WILMINGTON, NC (WWAY) -- If somebody had asked you a few days ago if you were excited about the "Transit of Venus," chances are you'd give them a funny look. It's an opportunity none of us will have again in our lifetime, and it's a sight that is truly out of this world.
Just look up in the sky tonight, and if you luck out with some clear skies you'll see a tiny black dot passing over the sun. You can think of it as a mini solar eclipse. Instead of the moon obstructing the sun, it's Venus. Because it's much farther away, it only shows up as a tiny dot, so don't expect a full blackout.
It happens in eight year pairs spaced more than 100 years apart. It happened in 2004, but won't happen again until 2117.

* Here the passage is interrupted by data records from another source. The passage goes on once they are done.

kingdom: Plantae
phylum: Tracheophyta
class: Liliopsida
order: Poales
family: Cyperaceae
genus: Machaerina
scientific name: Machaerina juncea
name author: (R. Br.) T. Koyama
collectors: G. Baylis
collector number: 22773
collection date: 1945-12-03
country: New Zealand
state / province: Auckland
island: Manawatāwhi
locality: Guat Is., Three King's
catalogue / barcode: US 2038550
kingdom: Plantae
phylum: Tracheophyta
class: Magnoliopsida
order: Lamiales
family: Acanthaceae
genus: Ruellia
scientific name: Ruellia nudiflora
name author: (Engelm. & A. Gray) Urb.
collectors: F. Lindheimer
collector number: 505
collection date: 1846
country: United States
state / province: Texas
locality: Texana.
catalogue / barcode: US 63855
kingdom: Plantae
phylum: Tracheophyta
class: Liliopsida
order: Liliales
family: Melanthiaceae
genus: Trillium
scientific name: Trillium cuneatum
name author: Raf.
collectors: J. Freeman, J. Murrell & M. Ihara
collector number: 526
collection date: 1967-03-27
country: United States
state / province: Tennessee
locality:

If you have a break in the clouds to look up, you have to be careful. Staring at the sun is dangerous. Just like an eclipse, the only way to view this safely is using some solar-safe glasses, a welder's glass, or an indirect method like punching a pinhole and viewing it on paper.
All the action begins at 6:09 p.m. when Venus first emerges in front of the sun, and will end for us at sunset at 8:21 p.m.
Here at home you have a great place to watch the event. The Ingram Planetarium in Sunset Beach is hosting a viewing party. They'll have experts to speak about the event, and you'll be able to view it on their solar telescope. The event runs 5-7 p.m.